• _ASSIGNMENT_: Rewrite every line in the rows below as a Markdown table with two columns, Line No. and Text. Number the lines in order and leave out any blank ones.
Segment Start: DATA EXTRACT
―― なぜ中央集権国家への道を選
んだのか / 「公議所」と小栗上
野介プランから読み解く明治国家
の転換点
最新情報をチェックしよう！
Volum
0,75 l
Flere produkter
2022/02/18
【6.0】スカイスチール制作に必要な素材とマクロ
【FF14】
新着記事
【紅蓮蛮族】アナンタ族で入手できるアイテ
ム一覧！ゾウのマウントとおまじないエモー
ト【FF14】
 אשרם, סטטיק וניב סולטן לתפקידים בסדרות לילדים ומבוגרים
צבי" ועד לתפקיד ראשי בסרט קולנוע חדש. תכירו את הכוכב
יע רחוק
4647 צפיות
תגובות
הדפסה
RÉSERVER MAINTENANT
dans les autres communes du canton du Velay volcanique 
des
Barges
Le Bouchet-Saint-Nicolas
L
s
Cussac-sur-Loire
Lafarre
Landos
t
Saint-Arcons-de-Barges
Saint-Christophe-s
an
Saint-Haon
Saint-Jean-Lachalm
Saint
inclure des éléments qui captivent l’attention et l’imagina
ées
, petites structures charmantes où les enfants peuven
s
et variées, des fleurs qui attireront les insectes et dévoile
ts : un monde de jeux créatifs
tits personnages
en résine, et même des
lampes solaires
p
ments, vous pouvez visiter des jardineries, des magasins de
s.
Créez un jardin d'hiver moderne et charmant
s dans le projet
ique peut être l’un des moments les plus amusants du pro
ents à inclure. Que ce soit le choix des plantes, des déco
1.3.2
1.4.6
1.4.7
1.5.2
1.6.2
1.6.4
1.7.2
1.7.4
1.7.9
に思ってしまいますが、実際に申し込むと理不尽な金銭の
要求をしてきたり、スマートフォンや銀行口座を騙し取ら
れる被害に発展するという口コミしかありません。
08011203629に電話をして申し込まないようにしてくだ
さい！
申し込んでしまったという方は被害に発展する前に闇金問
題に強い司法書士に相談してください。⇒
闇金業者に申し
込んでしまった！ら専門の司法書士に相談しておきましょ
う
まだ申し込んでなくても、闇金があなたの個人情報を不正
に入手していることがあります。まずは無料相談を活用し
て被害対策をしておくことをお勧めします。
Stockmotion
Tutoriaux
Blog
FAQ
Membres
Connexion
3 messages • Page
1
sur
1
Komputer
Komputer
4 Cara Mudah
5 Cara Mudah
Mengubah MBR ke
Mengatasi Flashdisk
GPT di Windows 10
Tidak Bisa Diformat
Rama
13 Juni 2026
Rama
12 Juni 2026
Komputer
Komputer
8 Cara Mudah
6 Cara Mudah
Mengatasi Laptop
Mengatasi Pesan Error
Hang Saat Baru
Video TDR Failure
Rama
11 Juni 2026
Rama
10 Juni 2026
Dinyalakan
Segment End: DATA EXTRACT
• _SOLUTION TO THE PROBLEM_:
| Line No. | Text |
|---|---|
| 1 | ―― なぜ中央集権国家への道を選 |
| 2 | んだのか / 「公議所」と小栗上 |
| 3 | 野介プランから読み解く明治国家 |
| 4 | の転換点 |
| 5 | 最新情報をチェックしよう！ |
| 6 | Volum |
| 7 | 0,75 l |
| 8 | Flere produkter |
| 9 | 2022/02/18 |
| 10 | 【6.0】スカイスチール制作に必要な素材とマクロ |
| 11 | 【FF14】 |
| 12 | 新着記事 |
| 13 | 【紅蓮蛮族】アナンタ族で入手できるアイテ |
| 14 | ム一覧！ゾウのマウントとおまじないエモー |
| 15 | ト【FF14】 |
| 16 |  אשרם, סטטיק וניב סולטן לתפקידים בסדרות לילדים ומבוגרים |
| 17 | צבי" ועד לתפקיד ראשי בסרט קולנוע חדש. תכירו את הכוכב |
| 18 | יע רחוק |
| 19 | 4647 צפיות |
| 20 | תגובות |
| 21 | הדפסה |
| 22 | RÉSERVER MAINTENANT |
| 23 | dans les autres communes du canton du Velay volcanique  |
| 24 | des |
| 25 | Barges |
| 26 | Le Bouchet-Saint-Nicolas |
| 27 | L |
| 28 | s |
| 29 | Cussac-sur-Loire |
| 30 | Lafarre |
| 31 | Landos |
| 32 | t |
| 33 | Saint-Arcons-de-Barges |
| 34 | Saint-Christophe-s |
| 35 | an |
| 36 | Saint-Haon |
| 37 | Saint-Jean-Lachalm |
| 38 | Saint |
| 39 | inclure des éléments qui captivent l’attention et l’imagina |
| 40 | ées |
| 41 | , petites structures charmantes où les enfants peuven |
| 42 | s |
| 43 | et variées, des fleurs qui attireront les insectes et dévoile |
| 44 | ts : un monde de jeux créatifs |
| 45 | tits personnages |
| 46 | en résine, et même des |
| 47 | lampes solaires |
| 48 | p |
| 49 | ments, vous pouvez visiter des jardineries, des magasins de |
| 50 | s. |
| 51 | Créez un jardin d'hiver moderne et charmant |
| 52 | s dans le projet |
| 53 | ique peut être l’un des moments les plus amusants du pro |
| 54 | ents à inclure. Que ce soit le choix des plantes, des déco |
| 55 | 1.3.2 |
| 56 | 1.4.6 |
| 57 | 1.4.7 |
| 58 | 1.5.2 |
| 59 | 1.6.2 |
| 60 | 1.6.4 |
| 61 | 1.7.2 |
| 62 | 1.7.4 |
| 63 | 1.7.9 |
| 64 | に思ってしまいますが、実際に申し込むと理不尽な金銭の |
| 65 | 要求をしてきたり、スマートフォンや銀行口座を騙し取ら |
| 66 | れる被害に発展するという口コミしかありません。 |
| 67 | 08011203629に電話をして申し込まないようにしてくだ |
| 68 | さい！ |
| 69 | 申し込んでしまったという方は被害に発展する前に闇金問 |
| 70 | 題に強い司法書士に相談してください。⇒ |
| 71 | 闇金業者に申し |
| 72 | 込んでしまった！ら専門の司法書士に相談しておきましょ |
| 73 | う |
| 74 | まだ申し込んでなくても、闇金があなたの個人情報を不正 |
| 75 | に入手していることがあります。まずは無料相談を活用し |
| 76 | て被害対策をしておくことをお勧めします。 |
| 77 | Stockmotion |
| 78 | Tutoriaux |
| 79 | Blog |
| 80 | FAQ |
| 81 | Membres |
| 82 | Connexion |
| 83 | 3 messages • Page |
| 84 | 1 |
| 85 | sur |
| 86 | 1 |
| 87 | Komputer |
| 88 | Komputer |
| 89 | 4 Cara Mudah |
| 90 | 5 Cara Mudah |
| 91 | Mengubah MBR ke |
| 92 | Mengatasi Flashdisk |
| 93 | GPT di Windows 10 |
| 94 | Tidak Bisa Diformat |
| 95 | Rama |
| 96 | 13 Juni 2026 |
| 97 | Rama |
| 98 | 12 Juni 2026 |
| 99 | Komputer |
| 100 | Komputer |
| 101 | 8 Cara Mudah |
| 102 | 6 Cara Mudah |
| 103 | Mengatasi Laptop |
| 104 | Mengatasi Pesan Error |
| 105 | Hang Saat Baru |
| 106 | Video TDR Failure |
| 107 | Rama |
| 108 | 11 Juni 2026 |
| 109 | Rama |
| 110 | 10 Juni 2026 |
| 111 | Dinyalakan |